- THE PROBLEM: Update the material by replacing "Powerstroke" with "Power Stroke" everywhere it appears and leaving everything else unchanged. Leave the pictures out of your answer.

- DATA PROVIDED:
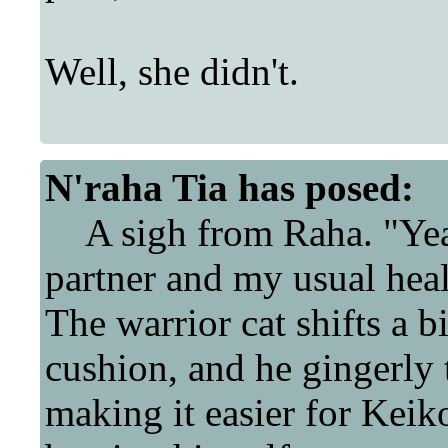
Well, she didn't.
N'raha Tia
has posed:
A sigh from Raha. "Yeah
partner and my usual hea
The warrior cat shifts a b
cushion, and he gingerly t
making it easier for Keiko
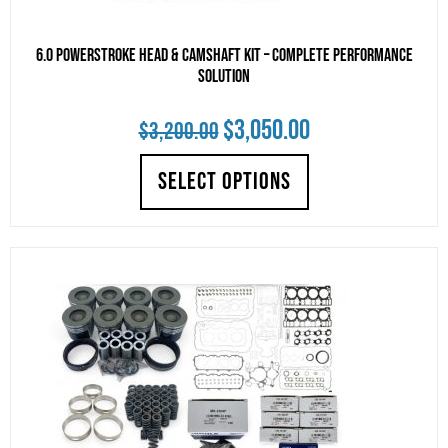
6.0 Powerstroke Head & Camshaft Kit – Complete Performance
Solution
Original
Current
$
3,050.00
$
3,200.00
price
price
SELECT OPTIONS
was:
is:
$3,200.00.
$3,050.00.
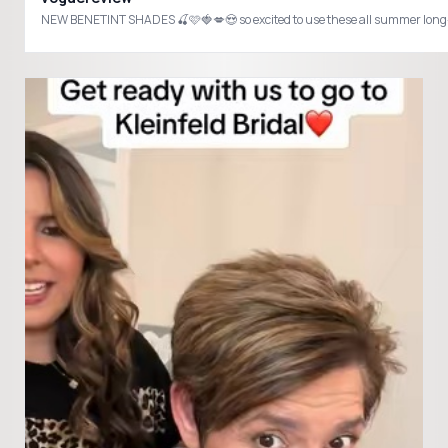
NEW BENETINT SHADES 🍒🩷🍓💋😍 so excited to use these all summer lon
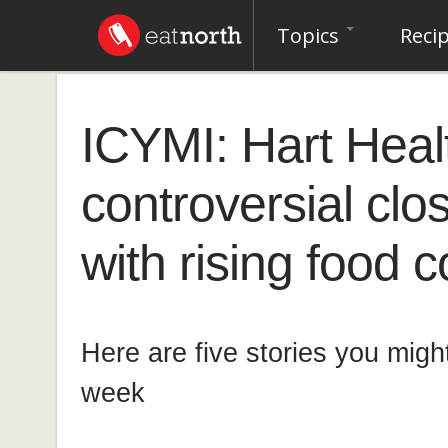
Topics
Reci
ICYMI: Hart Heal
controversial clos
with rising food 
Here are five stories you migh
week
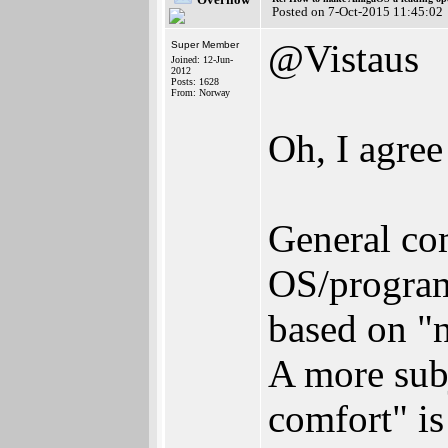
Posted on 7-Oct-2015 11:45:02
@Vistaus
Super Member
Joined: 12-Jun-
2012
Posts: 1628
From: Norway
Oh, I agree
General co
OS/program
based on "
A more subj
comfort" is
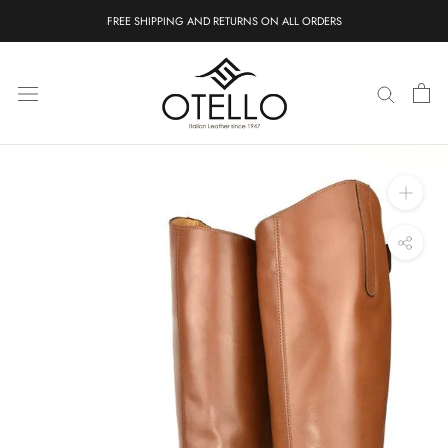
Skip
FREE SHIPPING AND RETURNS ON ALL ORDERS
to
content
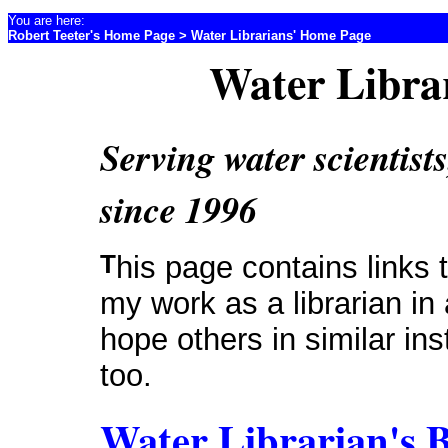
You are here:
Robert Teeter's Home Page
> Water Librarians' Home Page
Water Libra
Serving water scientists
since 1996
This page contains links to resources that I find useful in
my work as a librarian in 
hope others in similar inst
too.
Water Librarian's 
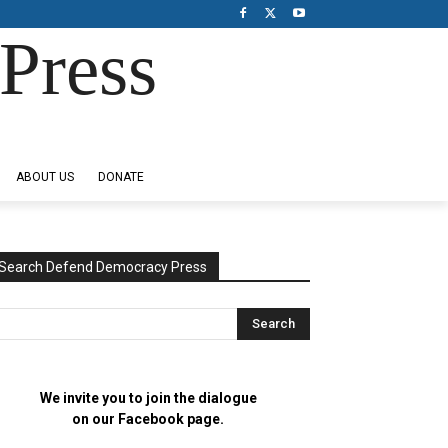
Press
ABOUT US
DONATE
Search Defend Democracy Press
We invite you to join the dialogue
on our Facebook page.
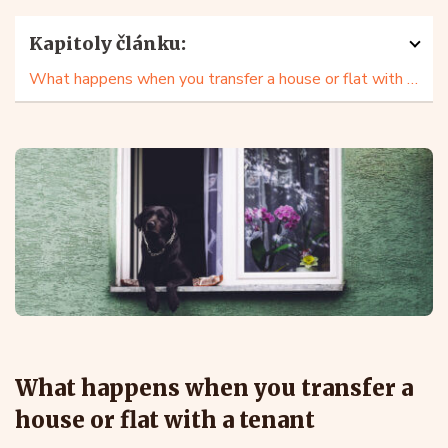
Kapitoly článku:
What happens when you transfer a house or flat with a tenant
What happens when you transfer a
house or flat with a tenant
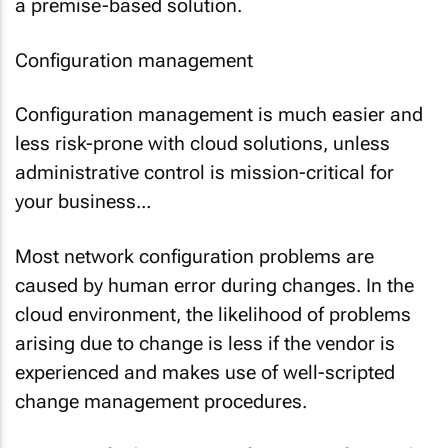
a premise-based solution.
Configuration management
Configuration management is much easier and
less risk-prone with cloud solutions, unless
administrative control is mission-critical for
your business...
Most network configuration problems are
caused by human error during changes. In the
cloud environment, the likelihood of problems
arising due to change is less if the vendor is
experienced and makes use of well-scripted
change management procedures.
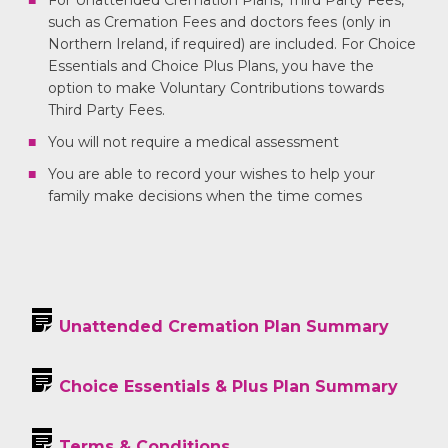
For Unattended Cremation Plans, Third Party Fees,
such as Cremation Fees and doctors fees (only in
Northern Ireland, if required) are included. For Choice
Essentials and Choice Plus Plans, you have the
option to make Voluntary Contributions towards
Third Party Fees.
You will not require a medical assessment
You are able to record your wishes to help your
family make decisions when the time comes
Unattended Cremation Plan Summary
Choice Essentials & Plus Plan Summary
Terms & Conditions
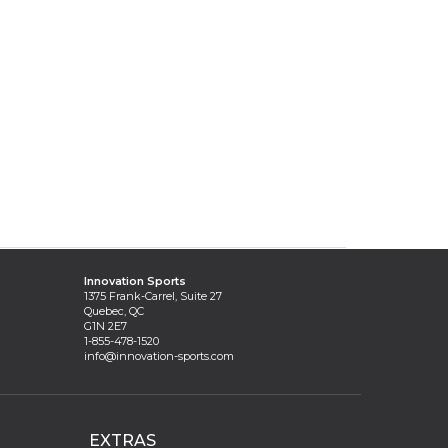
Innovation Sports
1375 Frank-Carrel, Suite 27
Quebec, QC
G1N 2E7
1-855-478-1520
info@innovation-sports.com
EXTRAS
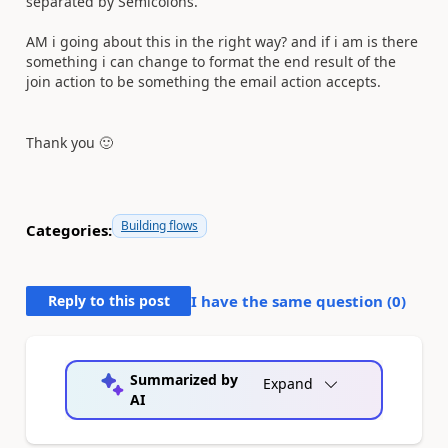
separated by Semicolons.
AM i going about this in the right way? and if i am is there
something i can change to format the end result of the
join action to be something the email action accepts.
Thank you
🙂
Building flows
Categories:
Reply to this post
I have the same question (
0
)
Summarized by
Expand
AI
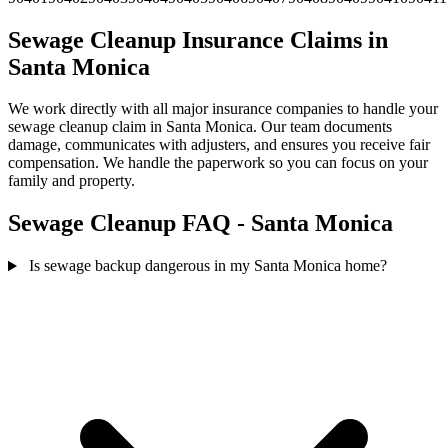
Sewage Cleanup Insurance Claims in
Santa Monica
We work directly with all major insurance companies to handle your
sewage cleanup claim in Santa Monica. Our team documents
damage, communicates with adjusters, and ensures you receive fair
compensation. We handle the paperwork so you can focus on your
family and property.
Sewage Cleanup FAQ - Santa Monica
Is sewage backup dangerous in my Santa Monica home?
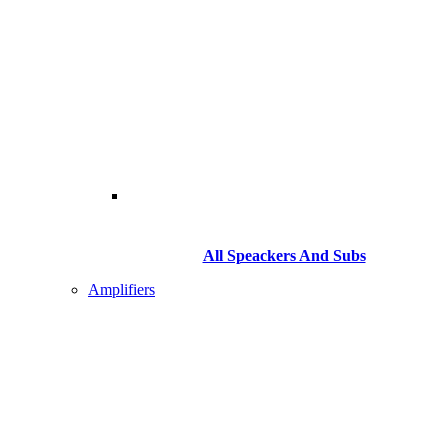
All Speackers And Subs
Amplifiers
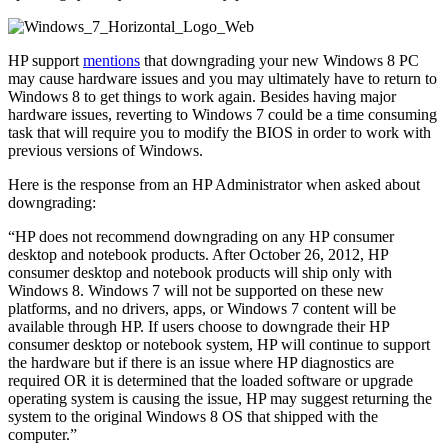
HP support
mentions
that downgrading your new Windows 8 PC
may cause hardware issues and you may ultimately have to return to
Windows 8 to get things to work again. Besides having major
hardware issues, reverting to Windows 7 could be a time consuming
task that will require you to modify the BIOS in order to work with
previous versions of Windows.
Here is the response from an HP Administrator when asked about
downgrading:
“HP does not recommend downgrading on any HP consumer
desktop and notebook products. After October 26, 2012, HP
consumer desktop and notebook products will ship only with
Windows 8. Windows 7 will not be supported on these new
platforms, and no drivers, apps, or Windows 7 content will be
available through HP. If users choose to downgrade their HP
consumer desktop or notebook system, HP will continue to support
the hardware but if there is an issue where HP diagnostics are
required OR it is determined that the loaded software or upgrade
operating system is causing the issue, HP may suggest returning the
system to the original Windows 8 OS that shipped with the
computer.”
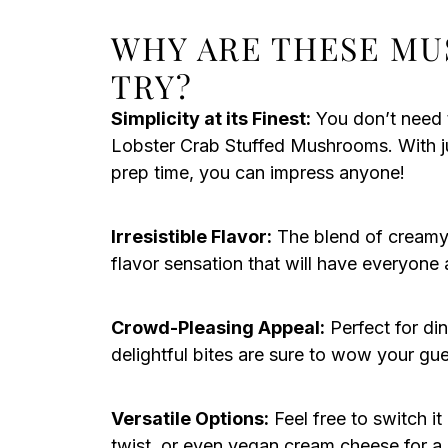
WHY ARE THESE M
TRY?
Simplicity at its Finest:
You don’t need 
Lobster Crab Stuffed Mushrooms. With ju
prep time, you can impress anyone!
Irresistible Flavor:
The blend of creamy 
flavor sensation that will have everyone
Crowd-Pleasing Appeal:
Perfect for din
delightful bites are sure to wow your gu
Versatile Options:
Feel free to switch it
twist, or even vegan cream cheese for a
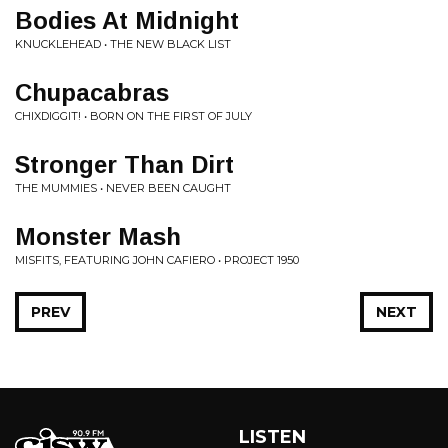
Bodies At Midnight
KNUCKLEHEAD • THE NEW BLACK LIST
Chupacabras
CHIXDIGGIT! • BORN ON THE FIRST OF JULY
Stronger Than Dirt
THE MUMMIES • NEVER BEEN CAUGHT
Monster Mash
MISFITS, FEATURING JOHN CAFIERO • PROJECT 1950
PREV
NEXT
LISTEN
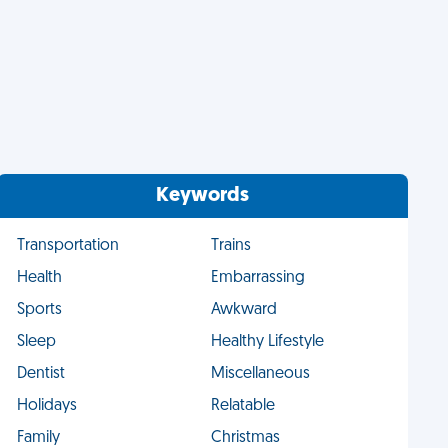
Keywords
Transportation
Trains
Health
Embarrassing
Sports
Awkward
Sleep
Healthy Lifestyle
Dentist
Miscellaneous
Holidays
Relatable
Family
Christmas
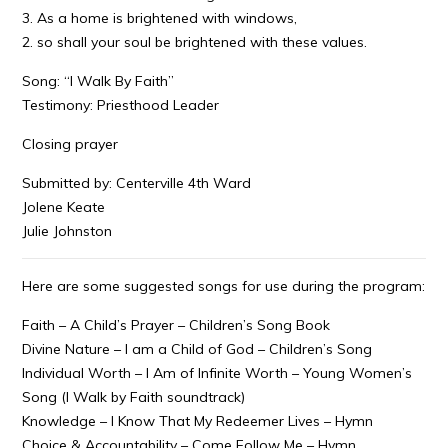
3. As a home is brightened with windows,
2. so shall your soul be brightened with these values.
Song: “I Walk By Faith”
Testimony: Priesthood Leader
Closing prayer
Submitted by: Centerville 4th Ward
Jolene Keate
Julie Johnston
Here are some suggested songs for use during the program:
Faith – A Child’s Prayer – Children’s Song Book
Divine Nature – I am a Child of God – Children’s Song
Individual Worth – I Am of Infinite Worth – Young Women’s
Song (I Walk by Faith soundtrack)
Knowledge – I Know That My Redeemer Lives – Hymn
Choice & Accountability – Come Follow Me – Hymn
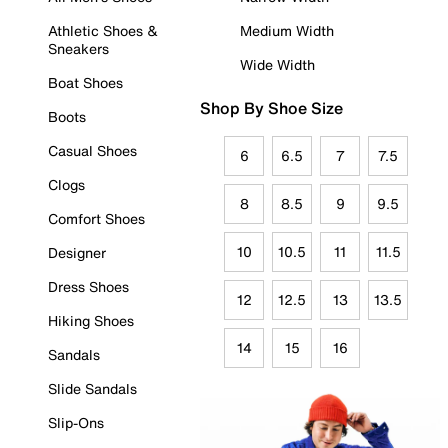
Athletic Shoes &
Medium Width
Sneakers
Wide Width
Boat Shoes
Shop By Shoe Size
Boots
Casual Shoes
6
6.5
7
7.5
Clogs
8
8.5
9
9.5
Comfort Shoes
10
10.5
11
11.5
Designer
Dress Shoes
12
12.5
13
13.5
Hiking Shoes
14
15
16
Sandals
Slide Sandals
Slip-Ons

- ANSWER AREA:
Well, she didn't.
N'raha Tia
has posed:
A sigh from Raha. "Yeah
partner and my usual hea
The warrior cat shifts a b
cushion, and he gingerly t
making it easier for Keiko
6.0 Power Stroke Head & Camshaft Kit – Complete Performance
Solution
Original
Current
$
3,050.00
$
3,200.00
price
price
SELECT OPTIONS
was:
is:
$3,200.00.
$3,050.00.
NEW BENETINT SHADES 🍒🩷🍓💋😍 so excited to use these all summer lon
Topics
Reci
ICYMI: Hart Heal
controversial clos
with rising food 
Here are five stories you migh
week
Posted on 7-Oct-2015 11:45:02
@Vistaus
Super Member
Joined: 12-Jun-
2012
Posts: 1628
From: Norway
Oh, I agree
General co
OS/program
based on "
A more subj
comfort" is
Skip
FREE SHIPPING AND RETURNS ON ALL ORDERS
to
content
You are here:
Robert Teeter's Home Page
> Water Librarians' Home Page
Water Libra
Serving water scientists
since 1996
This page contains links to resources that I find useful in
my work as a librarian in 
hope others in similar inst
too.
Water Librarian's 
Press
ABOUT US
DONATE
Search Defend Democracy Press
We invite you to join the dialogue
on our Facebook page.
Kapitoly článku:
What happens when you transfer a house or flat with a tenant
What happens when you transfer a
house or flat with a tenant
a premise-based solution.
Configuration management
Configuration management is much easier and
less risk-prone with cloud solutions, unless
administrative control is mission-critical for
your business...
Most network configuration problems are
caused by human error during changes. In the
cloud environment, the likelihood of problems
arising due to change is less if the vendor is
experienced and makes use of well-scripted
change management procedures.
For Unattended Cremation Plans, Third Party Fees,
such as Cremation Fees and doctors fees (only in
Northern Ireland, if required) are included. For Choice
Essentials and Choice Plus Plans, you have the
option to make Voluntary Contributions towards
Third Party Fees.
You will not require a medical assessment
You are able to record your wishes to help your
family make decisions when the time comes
Unattended Cremation Plan Summary
Choice Essentials & Plus Plan Summary
Terms & Conditions
Innovation Sports
1375 Frank-Carrel, Suite 27
Quebec, QC
G1N 2E7
1-855-478-1520
info@innovation-sports.com
EXTRAS
separated by Semicolons.
AM i going about this in the right way? and if i am is there
something i can change to format the end result of the
join action to be something the email action accepts.
Thank you
🙂
Building flows
Categories:
Reply to this post
I have the same question (
0
)
Summarized by
Expand
AI
Sewage Cleanup Insurance Claims in
Santa Monica
We work directly with all major insurance companies to handle your
sewage cleanup claim in Santa Monica. Our team documents
damage, communicates with adjusters, and ensures you receive fair
compensation. We handle the paperwork so you can focus on your
family and property.
Sewage Cleanup FAQ - Santa Monica
Is sewage backup dangerous in my Santa Monica home?
All Speackers And Subs
Amplifiers
HP support
mentions
that downgrading your new Windows 8 PC
may cause hardware issues and you may ultimately have to return to
Windows 8 to get things to work again. Besides having major
hardware issues, reverting to Windows 7 could be a time consuming
task that will require you to modify the BIOS in order to work with
previous versions of Windows.
Here is the response from an HP Administrator when asked about
downgrading:
“HP does not recommend downgrading on any HP consumer
desktop and notebook products. After October 26, 2012, HP
consumer desktop and notebook products will ship only with
Windows 8. Windows 7 will not be supported on these new
platforms, and no drivers, apps, or Windows 7 content will be
available through HP. If users choose to downgrade their HP
consumer desktop or notebook system, HP will continue to support
the hardware but if there is an issue where HP diagnostics are
required OR it is determined that the loaded software or upgrade
operating system is causing the issue, HP may suggest returning the
system to the original Windows 8 OS that shipped with the
computer.”
WHY ARE THESE M
TRY?
Simplicity at its Finest:
You don’t need 
Lobster Crab Stuffed Mushrooms. With ju
prep time, you can impress anyone!
Irresistible Flavor:
The blend of creamy 
flavor sensation that will have everyone
Crowd-Pleasing Appeal:
Perfect for din
delightful bites are sure to wow your gu
Versatile Options:
Feel free to switch it
twist, or even vegan cream cheese for a
Bodies At Midnight
KNUCKLEHEAD • THE NEW BLACK LIST
Chupacabras
CHIXDIGGIT! • BORN ON THE FIRST OF JULY
Stronger Than Dirt
THE MUMMIES • NEVER BEEN CAUGHT
Monster Mash
MISFITS, FEATURING JOHN CAFIERO • PROJECT 1950
PREV
NEXT
LISTEN
Keywords
Transportation
Trains
Health
Embarrassing
Sports
Awkward
Sleep
Healthy Lifestyle
Dentist
Miscellaneous
Holidays
Relatable
Family
Christmas
3. As a home is brightened with windows,
2. so shall your soul be brightened with these values.
Song: “I Walk By Faith”
Testimony: Priesthood Leader
Closing prayer
Submitted by: Centerville 4th Ward
Jolene Keate
Julie Johnston
Here are some suggested songs for use during the program:
Faith – A Child’s Prayer – Children’s Song Book
Divine Nature – I am a Child of God – Children’s Song
Individual Worth – I Am of Infinite Worth – Young Women’s
Song (I Walk by Faith soundtrack)
Knowledge – I Know That My Redeemer Lives – Hymn
Choice & Accountability – Come Follow Me – Hymn
Athletic Shoes &
Medium Width
Sneakers
Wide Width
Boat Shoes
Shop By Shoe Size
Boots
Casual Shoes
6
6.5
7
7.5
Clogs
8
8.5
9
9.5
Comfort Shoes
10
10.5
11
11.5
Designer
Dress Shoes
12
12.5
13
13.5
Hiking Shoes
14
15
16
Sandals
Slide Sandals
Slip-Ons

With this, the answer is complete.